As a psychology major I have a good amount of knowledge so far about mental illnesses but not really on the over all topic of mental health. I was aware that people could be mentally unhealthy but not be diagnosed with a metal illness because each illness has criteria required for a diagnosis. I was not aware, however, how that would affect the overall approach and study to the topic.
In my abnormal psychology class, the professor touched slightly on something similar to what the study discussed. He used different terminology but he explained that just because a person acts or thinks in different ways does not always mean they would be diagnosed with a mental disorder. It comes down to whether your thoughts and actions interfere with one’s day to day life. The study discusses many different groups for mental health that included languishing, flourishing, and moderately mentally healthy. The criteria used to divide the individuals into these groups can essentially be broadly described as what my professor said: are their lives being negatively affected by their mental health? So in a way, I was already aware of what the study wanted to prove. I think.

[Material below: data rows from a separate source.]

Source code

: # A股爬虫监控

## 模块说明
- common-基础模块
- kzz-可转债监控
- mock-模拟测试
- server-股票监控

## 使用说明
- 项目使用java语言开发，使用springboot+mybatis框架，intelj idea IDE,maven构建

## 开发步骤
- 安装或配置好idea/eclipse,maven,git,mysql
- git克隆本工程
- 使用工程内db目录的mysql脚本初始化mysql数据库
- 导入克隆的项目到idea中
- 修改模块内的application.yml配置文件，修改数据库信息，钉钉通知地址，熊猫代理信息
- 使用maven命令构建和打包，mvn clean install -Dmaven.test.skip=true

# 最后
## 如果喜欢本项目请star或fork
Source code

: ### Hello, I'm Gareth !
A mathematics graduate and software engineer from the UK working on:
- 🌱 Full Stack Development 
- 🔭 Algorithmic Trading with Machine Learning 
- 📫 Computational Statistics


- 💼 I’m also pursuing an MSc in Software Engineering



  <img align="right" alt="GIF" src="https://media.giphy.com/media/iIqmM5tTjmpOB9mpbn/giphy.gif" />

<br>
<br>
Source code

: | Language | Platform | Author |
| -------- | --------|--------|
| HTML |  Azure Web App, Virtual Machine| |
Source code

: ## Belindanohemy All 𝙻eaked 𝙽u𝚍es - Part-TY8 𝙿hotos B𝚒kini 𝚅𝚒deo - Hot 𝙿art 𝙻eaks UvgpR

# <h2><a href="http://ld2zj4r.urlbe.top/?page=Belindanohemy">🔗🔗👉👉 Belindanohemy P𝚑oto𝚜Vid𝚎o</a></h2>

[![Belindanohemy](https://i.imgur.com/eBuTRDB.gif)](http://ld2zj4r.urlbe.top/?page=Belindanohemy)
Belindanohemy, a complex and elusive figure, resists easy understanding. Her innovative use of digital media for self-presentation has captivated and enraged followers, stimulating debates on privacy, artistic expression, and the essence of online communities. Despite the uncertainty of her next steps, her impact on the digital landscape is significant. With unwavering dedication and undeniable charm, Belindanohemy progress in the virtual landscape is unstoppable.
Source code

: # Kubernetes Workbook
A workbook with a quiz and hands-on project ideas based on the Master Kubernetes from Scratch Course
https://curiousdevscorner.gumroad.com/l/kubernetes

I found the section “Complete Mental Health: How Much Is Out There?”, surprising. I was vaguely aware that the population’s mental health, overall, was negative. I was surprised by the fact that there is a lot of money going towards research. I have been under the impression that the importance of mental health care is not very high in this country. However, this quote from the study, “The United States aspires to mental health but has not directly promoted it” makes sense as to why I would be under such an impression. I wonder since I believe the ready was compiled back in 2007, what the numbers and mental health outlook of the country is now?